CHARLOTTETOWN, P.E.I. - A more than year-long investigation has resulted in a 39-year-old Charlottetown woman facing numerous charges relating to the deaths of two babies.

Charlottetown police have arrested and charged the woman with two counts of infanticide related to incidents that occurred in 2014 and 2016.

The woman is also facing two counts of failing to seek assistance in childbirth, and two counts of disposing of the dead body of a child with intent to conceal the fact it had been delivered.

Deputy police chief Brad MacConnell said the investigation began after the department was contacted by a concerned individual in March 2017.

“(They contacted us) with what they thought were suspicious circumstances, the fact that there were pregnancies and no babies,” said MacConnell.
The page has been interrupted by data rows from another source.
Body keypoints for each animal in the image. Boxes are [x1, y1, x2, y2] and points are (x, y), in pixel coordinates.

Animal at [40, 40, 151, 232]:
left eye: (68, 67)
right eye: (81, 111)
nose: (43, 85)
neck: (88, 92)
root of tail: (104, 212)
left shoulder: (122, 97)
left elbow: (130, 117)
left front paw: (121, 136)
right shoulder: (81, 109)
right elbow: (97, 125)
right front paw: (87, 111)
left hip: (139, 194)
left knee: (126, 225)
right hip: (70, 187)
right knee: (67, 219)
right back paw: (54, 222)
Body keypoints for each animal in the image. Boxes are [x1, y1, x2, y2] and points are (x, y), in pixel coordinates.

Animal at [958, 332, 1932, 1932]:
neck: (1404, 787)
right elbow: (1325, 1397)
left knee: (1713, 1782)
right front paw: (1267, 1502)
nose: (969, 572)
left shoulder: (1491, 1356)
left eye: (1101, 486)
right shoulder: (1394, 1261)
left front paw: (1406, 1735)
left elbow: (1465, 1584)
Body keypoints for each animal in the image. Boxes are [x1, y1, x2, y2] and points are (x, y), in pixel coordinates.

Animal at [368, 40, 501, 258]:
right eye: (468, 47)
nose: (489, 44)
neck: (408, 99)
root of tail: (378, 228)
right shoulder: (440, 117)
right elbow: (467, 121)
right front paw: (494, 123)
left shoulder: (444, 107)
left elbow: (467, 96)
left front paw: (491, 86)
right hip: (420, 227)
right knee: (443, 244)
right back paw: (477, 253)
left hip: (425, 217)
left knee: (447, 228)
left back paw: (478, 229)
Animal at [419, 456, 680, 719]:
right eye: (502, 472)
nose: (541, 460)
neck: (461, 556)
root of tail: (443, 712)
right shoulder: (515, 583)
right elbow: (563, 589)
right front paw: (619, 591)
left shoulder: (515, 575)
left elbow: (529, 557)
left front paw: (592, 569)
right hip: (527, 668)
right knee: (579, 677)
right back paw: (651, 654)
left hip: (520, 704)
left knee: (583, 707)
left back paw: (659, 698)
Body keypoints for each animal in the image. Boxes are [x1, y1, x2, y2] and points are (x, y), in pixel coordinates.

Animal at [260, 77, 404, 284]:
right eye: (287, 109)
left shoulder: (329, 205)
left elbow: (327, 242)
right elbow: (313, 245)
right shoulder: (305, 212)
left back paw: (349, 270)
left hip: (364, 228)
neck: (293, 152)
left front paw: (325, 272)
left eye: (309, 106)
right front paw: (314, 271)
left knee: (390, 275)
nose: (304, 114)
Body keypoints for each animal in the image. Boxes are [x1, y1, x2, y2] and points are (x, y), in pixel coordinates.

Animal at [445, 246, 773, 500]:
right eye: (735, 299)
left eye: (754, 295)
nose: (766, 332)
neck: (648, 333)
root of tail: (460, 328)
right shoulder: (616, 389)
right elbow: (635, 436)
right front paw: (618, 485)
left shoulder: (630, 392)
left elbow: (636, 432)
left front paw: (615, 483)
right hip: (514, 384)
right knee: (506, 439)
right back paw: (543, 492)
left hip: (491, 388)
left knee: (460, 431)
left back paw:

The department’s major crime unit then began the investigation, which is still ongoing and does not involve P.E.I.’s RCMP.

While MacConnell said he could not provide many details, police were unable to find the bodies.

He said investigators are still in the process of determining if the bodies can be recovered.

“It doesn’t seem possible at this point… but we’re not closing the door until we have some more information,” he said.

The woman, who has been released from custody on conditions, is scheduled to appear in provincial court to answer the charges on Thursday.

While infanticide is not common in P.E.I., MacConnell noted it has occurred before.

“It’s certainly unfortunate… these were babies,” said MacConnell, noting the differences between infanticide and homicide in Canada’s criminal code. “(The court) recognizes there are issues of postpartum depression, chemical imbalances that women are affected by during pregnancies.

“It’s all factored in when the laws are applied.”

MacConnell said the maximum sentence for infanticide in Canada is five years, although most who are found guilty receive less time.

Emily Gillis, executive director of the Island Pregnancy Centre, did not comment on the charges but told The Guardian there are resources available to pregnant women who find themselves in need of support.

The centre assists women and families facing unplanned pregnancies as well as those who are in need of support during their pregnancy or help with parenting.